SAN FRANCISCO -- San Francisco's city attorney recommended the city approve a $3.5 million settlement with a man who spent 18 years in prison for a double slaying before a judge ruled he was wrongly convicted, a newspaper reported.
The city's police commission and Police Chief Greg Suhr have also signed off on the deal with Caramad Conley, which is expected to go before the Board of Supervisors later this month, the San Francisco Chronicle reported over the weekend.
The Chronicle said the board routinely approves such settlements.
Conley was convicted of the 1989 double murder of Roshawn Johnson and Charles Hughes and sentenced to two terms of life without parole in 1994. Prosecutors said the slayings were gang-related.
But San Francisco Superior Court Judge Marla Miller ruled in 2010 that police investigators knew that the prosecutors' star witness, Clifford Polk, lied on the stand about whether he was being paid, but did not disclose it.

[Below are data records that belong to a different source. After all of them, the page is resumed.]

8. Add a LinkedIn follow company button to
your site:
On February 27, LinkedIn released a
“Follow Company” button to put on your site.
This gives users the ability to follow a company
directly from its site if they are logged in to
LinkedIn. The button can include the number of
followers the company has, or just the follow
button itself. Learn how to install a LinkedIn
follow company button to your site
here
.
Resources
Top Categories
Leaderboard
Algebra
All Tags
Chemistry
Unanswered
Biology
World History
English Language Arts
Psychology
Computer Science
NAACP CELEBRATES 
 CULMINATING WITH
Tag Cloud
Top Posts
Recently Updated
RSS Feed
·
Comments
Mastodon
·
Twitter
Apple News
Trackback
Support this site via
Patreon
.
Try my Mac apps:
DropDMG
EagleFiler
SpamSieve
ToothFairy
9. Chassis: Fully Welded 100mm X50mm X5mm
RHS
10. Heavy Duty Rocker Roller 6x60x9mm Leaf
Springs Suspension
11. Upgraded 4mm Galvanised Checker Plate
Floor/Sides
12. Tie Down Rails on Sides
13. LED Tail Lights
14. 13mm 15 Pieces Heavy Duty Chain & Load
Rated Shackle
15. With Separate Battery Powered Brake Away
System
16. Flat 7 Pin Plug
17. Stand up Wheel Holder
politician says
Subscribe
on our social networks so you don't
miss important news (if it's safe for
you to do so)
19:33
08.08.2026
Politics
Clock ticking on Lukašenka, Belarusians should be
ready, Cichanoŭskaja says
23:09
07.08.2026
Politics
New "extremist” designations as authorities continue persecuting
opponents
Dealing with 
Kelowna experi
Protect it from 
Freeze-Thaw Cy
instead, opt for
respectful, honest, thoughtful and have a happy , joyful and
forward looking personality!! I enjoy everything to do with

Polk said Conley confessed to the killings.
Investigators later acknowledged that they were paying Polk, the Chronicle reported.
Miller said the then-40-year-old Conley was denied a fair trial and unconstitutionally convicted.
He was released after prosecutors declined to retry the case, saying key witnesses were dead or unavailable. Polk died in 2008.
Conley filed a federal civil rights lawsuit against the city in 2012.
A call on Monday to an attorney who represented Conley, Daniel Purcell, was not immediately returned.